What the task asks:
Of all the entries below, retype only the lines from the one with "in human adenocarcinoma" through the one with "micrograph exhibits IHC", exactly as they appear.

(Items from a dataset)
=== Begin Enclosure ===

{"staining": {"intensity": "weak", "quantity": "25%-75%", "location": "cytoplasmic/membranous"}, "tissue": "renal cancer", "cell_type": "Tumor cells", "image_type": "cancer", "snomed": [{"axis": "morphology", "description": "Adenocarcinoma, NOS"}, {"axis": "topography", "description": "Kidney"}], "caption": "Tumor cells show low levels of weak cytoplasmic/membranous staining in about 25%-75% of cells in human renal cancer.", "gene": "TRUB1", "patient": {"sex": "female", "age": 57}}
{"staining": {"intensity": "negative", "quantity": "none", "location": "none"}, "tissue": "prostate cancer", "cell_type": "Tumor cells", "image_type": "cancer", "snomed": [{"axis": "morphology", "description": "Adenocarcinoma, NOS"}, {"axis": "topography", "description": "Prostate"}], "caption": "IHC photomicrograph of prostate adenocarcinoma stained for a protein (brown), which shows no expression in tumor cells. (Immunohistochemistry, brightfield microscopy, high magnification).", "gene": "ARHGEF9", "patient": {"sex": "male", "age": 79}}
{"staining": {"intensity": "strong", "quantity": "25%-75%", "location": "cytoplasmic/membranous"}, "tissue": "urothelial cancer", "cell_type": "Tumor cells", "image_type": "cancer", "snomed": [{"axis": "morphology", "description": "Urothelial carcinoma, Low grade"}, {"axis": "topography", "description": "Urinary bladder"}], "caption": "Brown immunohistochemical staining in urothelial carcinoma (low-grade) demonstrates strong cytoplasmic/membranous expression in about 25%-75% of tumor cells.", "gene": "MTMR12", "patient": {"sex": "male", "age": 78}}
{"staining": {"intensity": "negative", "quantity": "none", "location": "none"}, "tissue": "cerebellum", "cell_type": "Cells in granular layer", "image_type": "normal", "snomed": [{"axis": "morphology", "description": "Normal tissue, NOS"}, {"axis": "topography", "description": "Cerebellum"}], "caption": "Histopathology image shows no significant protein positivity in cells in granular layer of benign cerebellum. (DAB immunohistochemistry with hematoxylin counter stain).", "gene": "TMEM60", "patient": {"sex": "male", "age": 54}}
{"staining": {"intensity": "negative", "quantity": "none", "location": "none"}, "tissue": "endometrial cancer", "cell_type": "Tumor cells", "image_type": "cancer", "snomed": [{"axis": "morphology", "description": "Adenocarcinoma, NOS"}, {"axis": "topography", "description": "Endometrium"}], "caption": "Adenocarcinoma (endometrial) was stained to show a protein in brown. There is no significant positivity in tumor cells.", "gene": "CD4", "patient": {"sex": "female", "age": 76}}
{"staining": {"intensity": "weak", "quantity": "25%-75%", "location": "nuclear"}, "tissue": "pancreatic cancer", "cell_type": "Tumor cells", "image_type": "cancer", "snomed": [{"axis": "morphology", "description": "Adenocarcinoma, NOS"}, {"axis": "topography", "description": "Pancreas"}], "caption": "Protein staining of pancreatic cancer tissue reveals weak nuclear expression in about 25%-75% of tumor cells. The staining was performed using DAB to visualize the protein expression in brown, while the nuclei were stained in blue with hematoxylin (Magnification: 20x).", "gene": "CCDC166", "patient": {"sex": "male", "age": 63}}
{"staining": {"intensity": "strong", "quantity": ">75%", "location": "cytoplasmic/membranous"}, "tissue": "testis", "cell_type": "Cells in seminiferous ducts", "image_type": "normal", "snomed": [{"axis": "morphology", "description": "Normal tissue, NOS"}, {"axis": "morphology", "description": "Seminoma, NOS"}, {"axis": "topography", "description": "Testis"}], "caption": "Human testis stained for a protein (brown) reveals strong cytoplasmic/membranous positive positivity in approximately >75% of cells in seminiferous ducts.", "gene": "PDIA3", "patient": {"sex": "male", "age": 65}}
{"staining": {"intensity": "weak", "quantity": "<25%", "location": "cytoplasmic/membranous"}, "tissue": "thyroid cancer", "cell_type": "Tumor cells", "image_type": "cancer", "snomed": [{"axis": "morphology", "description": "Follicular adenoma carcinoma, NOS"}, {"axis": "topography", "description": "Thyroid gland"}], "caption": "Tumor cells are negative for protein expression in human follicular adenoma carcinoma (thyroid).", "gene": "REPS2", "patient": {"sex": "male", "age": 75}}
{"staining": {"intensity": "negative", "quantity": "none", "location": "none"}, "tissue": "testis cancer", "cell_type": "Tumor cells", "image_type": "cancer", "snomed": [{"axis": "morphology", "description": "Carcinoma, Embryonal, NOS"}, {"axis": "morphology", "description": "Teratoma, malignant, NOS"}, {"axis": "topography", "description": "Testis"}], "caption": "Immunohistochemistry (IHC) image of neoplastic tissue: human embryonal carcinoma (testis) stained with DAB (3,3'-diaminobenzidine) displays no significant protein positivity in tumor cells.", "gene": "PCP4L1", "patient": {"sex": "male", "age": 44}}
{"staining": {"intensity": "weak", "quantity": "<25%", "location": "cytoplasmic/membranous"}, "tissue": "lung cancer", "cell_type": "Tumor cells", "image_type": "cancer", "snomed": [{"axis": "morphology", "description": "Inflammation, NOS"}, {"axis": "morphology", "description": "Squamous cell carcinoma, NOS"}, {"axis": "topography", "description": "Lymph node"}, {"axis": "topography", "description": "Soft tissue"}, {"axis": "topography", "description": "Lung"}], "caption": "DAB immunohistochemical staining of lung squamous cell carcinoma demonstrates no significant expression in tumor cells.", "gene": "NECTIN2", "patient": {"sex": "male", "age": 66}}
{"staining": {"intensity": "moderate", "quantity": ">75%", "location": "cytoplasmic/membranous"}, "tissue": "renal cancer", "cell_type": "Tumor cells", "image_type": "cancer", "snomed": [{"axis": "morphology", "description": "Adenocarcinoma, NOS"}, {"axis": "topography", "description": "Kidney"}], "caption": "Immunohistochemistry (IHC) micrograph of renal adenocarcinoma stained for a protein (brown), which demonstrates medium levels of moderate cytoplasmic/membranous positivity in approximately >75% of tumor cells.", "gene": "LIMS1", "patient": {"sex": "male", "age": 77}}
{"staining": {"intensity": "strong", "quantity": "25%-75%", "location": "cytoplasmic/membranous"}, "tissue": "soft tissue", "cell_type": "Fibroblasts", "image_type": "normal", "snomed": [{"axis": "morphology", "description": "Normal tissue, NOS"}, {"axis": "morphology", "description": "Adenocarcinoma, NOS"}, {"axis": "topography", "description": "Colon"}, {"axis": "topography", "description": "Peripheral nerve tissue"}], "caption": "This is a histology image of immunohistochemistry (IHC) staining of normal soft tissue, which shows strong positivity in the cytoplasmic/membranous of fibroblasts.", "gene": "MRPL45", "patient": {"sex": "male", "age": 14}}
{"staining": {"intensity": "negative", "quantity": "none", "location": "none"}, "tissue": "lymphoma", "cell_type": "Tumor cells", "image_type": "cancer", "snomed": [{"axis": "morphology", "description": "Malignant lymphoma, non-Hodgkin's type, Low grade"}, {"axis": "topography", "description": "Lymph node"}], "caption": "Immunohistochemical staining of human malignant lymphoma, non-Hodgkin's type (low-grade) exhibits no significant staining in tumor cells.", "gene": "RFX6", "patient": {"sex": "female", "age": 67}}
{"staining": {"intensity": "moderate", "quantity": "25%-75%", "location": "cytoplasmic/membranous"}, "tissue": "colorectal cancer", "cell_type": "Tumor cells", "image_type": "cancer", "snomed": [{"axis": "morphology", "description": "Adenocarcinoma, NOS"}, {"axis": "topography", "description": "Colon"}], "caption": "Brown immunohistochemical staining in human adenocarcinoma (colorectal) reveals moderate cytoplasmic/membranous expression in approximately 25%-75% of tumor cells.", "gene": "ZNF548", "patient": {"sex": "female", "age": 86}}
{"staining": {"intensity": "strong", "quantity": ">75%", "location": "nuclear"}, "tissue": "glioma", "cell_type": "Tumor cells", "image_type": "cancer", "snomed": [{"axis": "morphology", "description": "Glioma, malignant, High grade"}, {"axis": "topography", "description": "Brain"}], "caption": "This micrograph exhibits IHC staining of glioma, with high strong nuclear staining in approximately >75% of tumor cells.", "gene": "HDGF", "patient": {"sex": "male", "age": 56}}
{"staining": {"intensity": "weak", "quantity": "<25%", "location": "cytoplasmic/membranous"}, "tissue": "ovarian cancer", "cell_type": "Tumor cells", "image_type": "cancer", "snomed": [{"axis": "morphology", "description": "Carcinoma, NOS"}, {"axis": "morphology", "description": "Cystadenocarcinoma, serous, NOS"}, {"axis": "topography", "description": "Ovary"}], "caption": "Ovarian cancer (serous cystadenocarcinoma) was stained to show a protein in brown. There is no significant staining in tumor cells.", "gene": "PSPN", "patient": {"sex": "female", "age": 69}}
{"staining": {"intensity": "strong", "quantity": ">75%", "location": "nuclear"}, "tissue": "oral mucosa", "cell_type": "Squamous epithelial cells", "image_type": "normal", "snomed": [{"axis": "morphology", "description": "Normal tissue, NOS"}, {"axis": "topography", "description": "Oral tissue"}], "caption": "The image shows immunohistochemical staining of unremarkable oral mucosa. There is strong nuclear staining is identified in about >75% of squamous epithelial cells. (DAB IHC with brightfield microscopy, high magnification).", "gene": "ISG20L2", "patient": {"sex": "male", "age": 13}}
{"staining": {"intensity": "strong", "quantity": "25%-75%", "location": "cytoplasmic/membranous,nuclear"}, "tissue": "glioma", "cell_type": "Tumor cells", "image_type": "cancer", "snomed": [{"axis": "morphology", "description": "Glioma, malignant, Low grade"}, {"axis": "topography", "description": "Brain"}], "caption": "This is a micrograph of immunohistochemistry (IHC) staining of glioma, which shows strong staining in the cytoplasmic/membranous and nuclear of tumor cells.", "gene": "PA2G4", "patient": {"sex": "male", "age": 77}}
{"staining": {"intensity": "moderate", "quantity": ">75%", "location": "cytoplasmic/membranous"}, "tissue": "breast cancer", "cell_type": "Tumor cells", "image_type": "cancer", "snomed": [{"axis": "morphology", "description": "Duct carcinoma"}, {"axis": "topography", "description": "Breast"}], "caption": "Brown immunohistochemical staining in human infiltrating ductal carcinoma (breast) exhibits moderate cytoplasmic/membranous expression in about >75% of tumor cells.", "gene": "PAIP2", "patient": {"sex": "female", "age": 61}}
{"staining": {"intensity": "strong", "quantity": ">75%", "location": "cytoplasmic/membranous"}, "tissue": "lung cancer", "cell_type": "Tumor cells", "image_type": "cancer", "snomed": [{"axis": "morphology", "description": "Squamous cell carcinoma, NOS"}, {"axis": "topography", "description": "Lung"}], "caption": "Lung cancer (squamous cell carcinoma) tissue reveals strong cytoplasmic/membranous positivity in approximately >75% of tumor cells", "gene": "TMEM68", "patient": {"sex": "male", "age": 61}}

=== End Enclosure ===

Task output:
{"staining": {"intensity": "moderate", "quantity": "25%-75%", "location": "cytoplasmic/membranous"}, "tissue": "colorectal cancer", "cell_type": "Tumor cells", "image_type": "cancer", "snomed": [{"axis": "morphology", "description": "Adenocarcinoma, NOS"}, {"axis": "topography", "description": "Colon"}], "caption": "Brown immunohistochemical staining in human adenocarcinoma (colorectal) reveals moderate cytoplasmic/membranous expression in approximately 25%-75% of tumor cells.", "gene": "ZNF548", "patient": {"sex": "female", "age": 86}}
{"staining": {"intensity": "strong", "quantity": ">75%", "location": "nuclear"}, "tissue": "glioma", "cell_type": "Tumor cells", "image_type": "cancer", "snomed": [{"axis": "morphology", "description": "Glioma, malignant, High grade"}, {"axis": "topography", "description": "Brain"}], "caption": "This micrograph exhibits IHC staining of glioma, with high strong nuclear staining in approximately >75% of tumor cells.", "gene": "HDGF", "patient": {"sex": "male", "age": 56}}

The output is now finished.